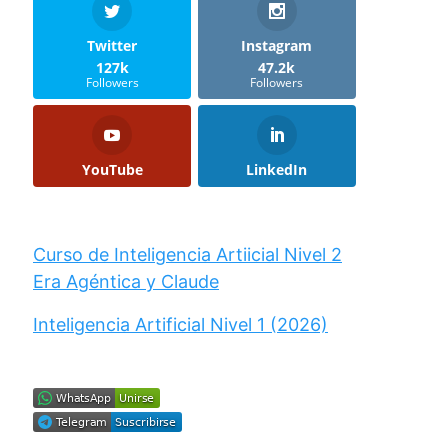
Twitter
Instagram
127k
47.2k
Followers
Followers
YouTube
LinkedIn
Curso de Inteligencia Artiicial Nivel 2
Era Agéntica y Claude
Inteligencia Artificial Nivel 1 (2026)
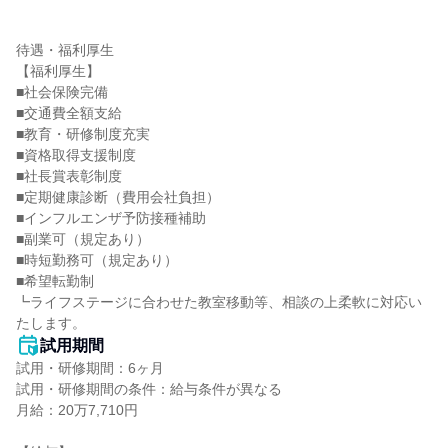
待遇・福利厚生

【福利厚生】

■社会保険完備

■交通費全額支給

■教育・研修制度充実

■資格取得支援制度

■社長賞表彰制度

■定期健康診断（費用会社負担）

■インフルエンザ予防接種補助

■副業可（規定あり）

■時短勤務可（規定あり）

■希望転勤制

┗ライフステージに合わせた教室移動等、相談の上柔軟に対応い
たします。
試用期間
試用・研修期間：6ヶ月

試用・研修期間の条件：給与条件が異なる

月給：20万7,710円
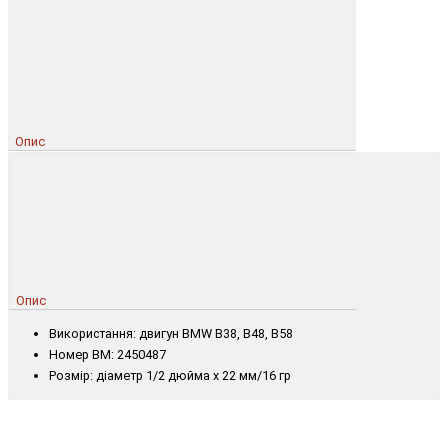
Опис
Опис
Використання: двигун BMW B38, B48, B58
Номер BM: 2450487
Розмір: діаметр 1/2 дюйма x 22 мм/16 гр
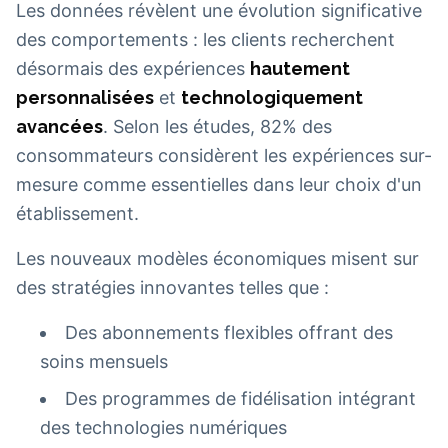
Les données révèlent une évolution significative
des comportements : les clients recherchent
désormais des expériences
hautement
personnalisées
et
technologiquement
avancées
. Selon les études, 82% des
consommateurs considèrent les expériences sur-
mesure comme essentielles dans leur choix d'un
établissement.
Les nouveaux modèles économiques misent sur
des stratégies innovantes telles que :
Des abonnements flexibles offrant des
soins mensuels
Des programmes de fidélisation intégrant
des technologies numériques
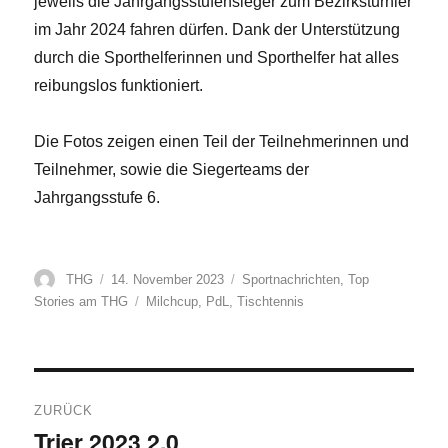
jeweils die Jahrgangsstufensieger zum Bezirksturnier
im Jahr 2024 fahren dürfen. Dank der Unterstützung
durch die Sporthelferinnen und Sporthelfer hat alles
reibungslos funktioniert.
Die Fotos zeigen einen Teil der Teilnehmerinnen und
Teilnehmer, sowie die Siegerteams der
Jahrgangsstufe 6.
Autor
Veröffentlicht
Kategorien
THG
14. November 2023
Sportnachrichten
,
Top
am
Schlagwörter
Stories am THG
Milchcup
,
PdL
,
Tischtennis
Beitragsnavigation
ZURÜCK
Trier 2023 2.0
Vorheriger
#####
--- Task statement ---
Could you reproduce, word for word, the text read from each of the records above, without the pictures?

--- Answer space ---
Twitter
Instagram
127k
47.2k
Followers
Followers
YouTube
LinkedIn
Curso de Inteligencia Artiicial Nivel 2
Era Agéntica y Claude
Inteligencia Artificial Nivel 1 (2026)
待遇・福利厚生

【福利厚生】

■社会保険完備

■交通費全額支給

■教育・研修制度充実

■資格取得支援制度

■社長賞表彰制度

■定期健康診断（費用会社負担）

■インフルエンザ予防接種補助

■副業可（規定あり）

■時短勤務可（規定あり）

■希望転勤制

┗ライフステージに合わせた教室移動等、相談の上柔軟に対応い
たします。
試用期間
試用・研修期間：6ヶ月

試用・研修期間の条件：給与条件が異なる

月給：20万7,710円
Опис
Опис
Використання: двигун BMW B38, B48, B58
Номер BM: 2450487
Розмір: діаметр 1/2 дюйма x 22 мм/16 гр
Les données révèlent une évolution significative
des comportements : les clients recherchent
désormais des expériences
hautement
personnalisées
et
technologiquement
avancées
. Selon les études, 82% des
consommateurs considèrent les expériences sur-
mesure comme essentielles dans leur choix d'un
établissement.
Les nouveaux modèles économiques misent sur
des stratégies innovantes telles que :
Des abonnements flexibles offrant des
soins mensuels
Des programmes de fidélisation intégrant
des technologies numériques
jeweils die Jahrgangsstufensieger zum Bezirksturnier
im Jahr 2024 fahren dürfen. Dank der Unterstützung
durch die Sporthelferinnen und Sporthelfer hat alles
reibungslos funktioniert.
Die Fotos zeigen einen Teil der Teilnehmerinnen und
Teilnehmer, sowie die Siegerteams der
Jahrgangsstufe 6.
Autor
Veröffentlicht
Kategorien
THG
14. November 2023
Sportnachrichten
,
Top
am
Schlagwörter
Stories am THG
Milchcup
,
PdL
,
Tischtennis
Beitragsnavigation
ZURÜCK
Trier 2023 2.0
Vorheriger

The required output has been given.